= Task description =
Everything from the first line of the records to the line containing "pinky dip: (211, 956)", inclusive, is to be extracted exactly, and nothing more.

___ Material shown ___

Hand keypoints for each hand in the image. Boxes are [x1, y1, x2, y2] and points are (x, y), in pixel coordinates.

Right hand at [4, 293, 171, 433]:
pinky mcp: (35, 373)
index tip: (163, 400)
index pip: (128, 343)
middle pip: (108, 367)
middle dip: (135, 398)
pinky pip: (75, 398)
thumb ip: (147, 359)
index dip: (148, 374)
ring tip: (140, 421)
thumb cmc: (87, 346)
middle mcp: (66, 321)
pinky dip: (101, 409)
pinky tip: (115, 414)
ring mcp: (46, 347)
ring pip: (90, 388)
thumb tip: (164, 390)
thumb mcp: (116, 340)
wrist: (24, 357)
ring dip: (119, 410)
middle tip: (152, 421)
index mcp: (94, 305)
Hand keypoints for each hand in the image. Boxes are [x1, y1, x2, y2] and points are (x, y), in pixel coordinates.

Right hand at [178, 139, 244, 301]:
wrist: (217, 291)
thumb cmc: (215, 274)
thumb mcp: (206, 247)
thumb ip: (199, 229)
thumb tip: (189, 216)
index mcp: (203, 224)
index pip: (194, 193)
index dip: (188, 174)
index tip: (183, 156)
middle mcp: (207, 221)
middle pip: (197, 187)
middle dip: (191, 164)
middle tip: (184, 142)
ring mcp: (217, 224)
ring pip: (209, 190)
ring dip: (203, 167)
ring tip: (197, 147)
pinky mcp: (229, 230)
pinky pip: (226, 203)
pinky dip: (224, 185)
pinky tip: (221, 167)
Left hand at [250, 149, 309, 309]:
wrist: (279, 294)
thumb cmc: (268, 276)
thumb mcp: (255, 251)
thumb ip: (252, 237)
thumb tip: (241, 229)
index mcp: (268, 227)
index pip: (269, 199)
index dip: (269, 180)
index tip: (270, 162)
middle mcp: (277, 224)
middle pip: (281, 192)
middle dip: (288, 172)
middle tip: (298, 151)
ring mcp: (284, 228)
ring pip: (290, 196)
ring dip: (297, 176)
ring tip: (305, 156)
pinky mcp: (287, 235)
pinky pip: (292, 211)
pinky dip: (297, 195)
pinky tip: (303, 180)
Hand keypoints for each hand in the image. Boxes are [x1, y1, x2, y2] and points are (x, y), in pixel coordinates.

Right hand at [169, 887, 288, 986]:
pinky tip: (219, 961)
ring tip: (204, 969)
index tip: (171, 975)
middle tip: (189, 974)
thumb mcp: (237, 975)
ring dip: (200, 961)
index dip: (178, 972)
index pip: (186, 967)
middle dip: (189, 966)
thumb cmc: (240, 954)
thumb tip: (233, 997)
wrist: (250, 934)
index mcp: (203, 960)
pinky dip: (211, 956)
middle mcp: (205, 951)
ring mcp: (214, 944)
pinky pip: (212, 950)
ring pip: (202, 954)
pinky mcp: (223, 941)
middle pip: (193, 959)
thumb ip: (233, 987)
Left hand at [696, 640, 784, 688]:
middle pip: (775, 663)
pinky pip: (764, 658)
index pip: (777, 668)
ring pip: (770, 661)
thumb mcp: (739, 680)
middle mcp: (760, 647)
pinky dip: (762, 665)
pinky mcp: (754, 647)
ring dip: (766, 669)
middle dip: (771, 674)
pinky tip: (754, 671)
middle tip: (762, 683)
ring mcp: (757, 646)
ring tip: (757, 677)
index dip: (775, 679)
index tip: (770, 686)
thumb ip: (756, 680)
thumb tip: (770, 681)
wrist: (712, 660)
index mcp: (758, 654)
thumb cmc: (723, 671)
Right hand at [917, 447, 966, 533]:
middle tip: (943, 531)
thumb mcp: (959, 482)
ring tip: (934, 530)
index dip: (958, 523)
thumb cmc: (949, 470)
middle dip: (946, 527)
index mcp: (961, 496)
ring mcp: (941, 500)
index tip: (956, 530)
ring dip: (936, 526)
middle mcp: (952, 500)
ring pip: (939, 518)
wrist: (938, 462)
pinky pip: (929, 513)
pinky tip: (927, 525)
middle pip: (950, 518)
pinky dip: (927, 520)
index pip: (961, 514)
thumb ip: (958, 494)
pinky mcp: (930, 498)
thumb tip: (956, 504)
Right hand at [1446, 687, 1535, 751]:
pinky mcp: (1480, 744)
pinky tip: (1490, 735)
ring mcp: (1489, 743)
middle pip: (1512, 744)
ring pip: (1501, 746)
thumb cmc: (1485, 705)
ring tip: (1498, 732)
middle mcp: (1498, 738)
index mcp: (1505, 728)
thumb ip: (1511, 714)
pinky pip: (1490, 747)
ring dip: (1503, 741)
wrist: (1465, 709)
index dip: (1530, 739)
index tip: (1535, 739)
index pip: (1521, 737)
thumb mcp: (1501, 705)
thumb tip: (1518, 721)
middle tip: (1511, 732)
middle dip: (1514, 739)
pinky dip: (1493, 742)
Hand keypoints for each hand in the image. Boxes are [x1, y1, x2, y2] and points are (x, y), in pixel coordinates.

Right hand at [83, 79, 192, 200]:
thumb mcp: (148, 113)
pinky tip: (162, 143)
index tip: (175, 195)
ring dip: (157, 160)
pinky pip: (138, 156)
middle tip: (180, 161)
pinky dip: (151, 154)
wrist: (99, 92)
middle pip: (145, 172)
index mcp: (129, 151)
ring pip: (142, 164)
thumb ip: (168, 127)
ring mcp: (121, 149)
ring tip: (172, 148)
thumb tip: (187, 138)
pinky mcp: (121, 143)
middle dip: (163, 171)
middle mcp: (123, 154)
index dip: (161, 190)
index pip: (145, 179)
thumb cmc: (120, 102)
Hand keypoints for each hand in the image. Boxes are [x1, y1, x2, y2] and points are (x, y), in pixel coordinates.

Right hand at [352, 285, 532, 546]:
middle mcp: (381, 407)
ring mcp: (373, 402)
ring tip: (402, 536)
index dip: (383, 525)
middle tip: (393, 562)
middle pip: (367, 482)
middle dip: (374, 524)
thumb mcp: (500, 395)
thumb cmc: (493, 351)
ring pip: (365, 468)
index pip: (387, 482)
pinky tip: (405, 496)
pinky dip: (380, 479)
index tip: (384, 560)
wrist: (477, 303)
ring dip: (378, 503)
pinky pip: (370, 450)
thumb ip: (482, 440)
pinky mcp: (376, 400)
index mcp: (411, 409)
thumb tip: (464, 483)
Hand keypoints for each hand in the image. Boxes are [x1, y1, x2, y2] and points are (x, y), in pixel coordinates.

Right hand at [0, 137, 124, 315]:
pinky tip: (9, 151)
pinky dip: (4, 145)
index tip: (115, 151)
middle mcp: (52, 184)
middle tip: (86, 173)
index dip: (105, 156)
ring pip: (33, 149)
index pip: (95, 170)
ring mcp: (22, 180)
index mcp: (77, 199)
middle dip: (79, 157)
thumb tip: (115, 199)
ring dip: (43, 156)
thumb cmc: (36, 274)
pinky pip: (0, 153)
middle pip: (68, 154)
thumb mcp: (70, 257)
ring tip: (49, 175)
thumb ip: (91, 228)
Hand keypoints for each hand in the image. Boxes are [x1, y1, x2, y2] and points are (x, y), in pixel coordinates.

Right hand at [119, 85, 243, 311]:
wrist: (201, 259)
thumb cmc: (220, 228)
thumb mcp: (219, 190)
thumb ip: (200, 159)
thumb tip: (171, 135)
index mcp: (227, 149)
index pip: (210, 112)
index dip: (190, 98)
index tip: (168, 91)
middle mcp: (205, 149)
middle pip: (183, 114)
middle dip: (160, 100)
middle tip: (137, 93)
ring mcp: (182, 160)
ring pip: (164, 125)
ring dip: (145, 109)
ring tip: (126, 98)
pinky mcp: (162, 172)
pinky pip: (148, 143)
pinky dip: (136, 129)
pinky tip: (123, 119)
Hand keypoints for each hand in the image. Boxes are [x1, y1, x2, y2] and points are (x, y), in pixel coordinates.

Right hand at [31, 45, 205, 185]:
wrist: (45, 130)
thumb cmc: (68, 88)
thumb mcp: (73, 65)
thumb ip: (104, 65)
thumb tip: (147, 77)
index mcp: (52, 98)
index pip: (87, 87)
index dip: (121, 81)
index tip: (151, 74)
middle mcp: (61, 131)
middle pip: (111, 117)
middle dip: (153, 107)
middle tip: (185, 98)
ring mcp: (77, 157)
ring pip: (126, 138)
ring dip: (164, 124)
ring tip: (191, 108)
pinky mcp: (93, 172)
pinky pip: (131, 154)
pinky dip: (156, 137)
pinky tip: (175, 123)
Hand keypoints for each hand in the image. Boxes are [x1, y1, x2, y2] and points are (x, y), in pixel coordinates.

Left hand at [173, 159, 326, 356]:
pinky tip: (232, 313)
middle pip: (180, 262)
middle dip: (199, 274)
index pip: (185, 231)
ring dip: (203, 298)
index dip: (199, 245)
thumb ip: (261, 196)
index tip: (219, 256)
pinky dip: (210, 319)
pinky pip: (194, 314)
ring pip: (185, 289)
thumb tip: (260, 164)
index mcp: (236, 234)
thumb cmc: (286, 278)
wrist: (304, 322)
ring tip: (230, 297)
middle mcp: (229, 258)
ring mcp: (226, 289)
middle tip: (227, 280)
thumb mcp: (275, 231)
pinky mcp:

___

= Written answer =
Hand keypoints for each hand in the image. Boxes are [x1, y1, x2, y2] and points are (x, y), in pixel coordinates.

Right hand at [4, 293, 171, 433]:
pinky mcp: (35, 373)
index tip: (163, 400)
index pip: (128, 343)
middle pip: (108, 367)
middle dip: (135, 398)
pinky pip: (75, 398)
thumb ip: (147, 359)
index dip: (148, 374)
ring tip: (140, 421)
thumb cmc: (87, 346)
middle mcp: (66, 321)
pinky dip: (101, 409)
pinky tip: (115, 414)
ring mcp: (46, 347)
ring pip: (90, 388)
thumb tip: (164, 390)
thumb mcp: (116, 340)
wrist: (24, 357)
ring dip: (119, 410)
middle tip: (152, 421)
index mcp: (94, 305)
Hand keypoints for each hand in the image. Boxes are [x1, y1, x2, y2] and points are (x, y), in pixel coordinates.

Right hand at [178, 139, 244, 301]:
wrist: (217, 291)
thumb cmc: (215, 274)
thumb mcp: (206, 247)
thumb ip: (199, 229)
thumb tip: (189, 216)
index mcp: (203, 224)
index pip: (194, 193)
index dip: (188, 174)
index tip: (183, 156)
middle mcp: (207, 221)
middle pip: (197, 187)
middle dip: (191, 164)
middle tip: (184, 142)
ring mcp: (217, 224)
ring pip: (209, 190)
ring dip: (203, 167)
ring tip: (197, 147)
pinky mcp: (229, 230)
pinky pip: (226, 203)
pinky dip: (224, 185)
pinky tip: (221, 167)
Left hand at [250, 149, 309, 309]:
wrist: (279, 294)
thumb cmc: (268, 276)
thumb mcp: (255, 251)
thumb ip: (252, 237)
thumb tip: (241, 229)
index mcp: (268, 227)
index pip: (269, 199)
index dip: (269, 180)
index tip: (270, 162)
middle mcp: (277, 224)
middle pip: (281, 192)
middle dip: (288, 172)
middle tip: (298, 151)
ring mcp: (284, 228)
ring pip: (290, 196)
ring dip: (297, 176)
ring tip: (305, 156)
pinky mcp: (287, 235)
pinky pip: (292, 211)
pinky dip: (297, 195)
pinky tip: (303, 180)
Hand keypoints for each hand in the image. Boxes are [x1, y1, x2, y2] and points are (x, y), in pixel coordinates.

Right hand at [169, 887, 288, 986]:
pinky tip: (219, 961)
ring tip: (204, 969)
index tip: (171, 975)
middle tip: (189, 974)
thumb mcp: (237, 975)
ring dip: (200, 961)
index dip: (178, 972)
index pip: (186, 967)
middle dip: (189, 966)
thumb cmc: (240, 954)
thumb tip: (233, 997)
wrist: (250, 934)
index mcp: (203, 960)
pinky dip: (211, 956)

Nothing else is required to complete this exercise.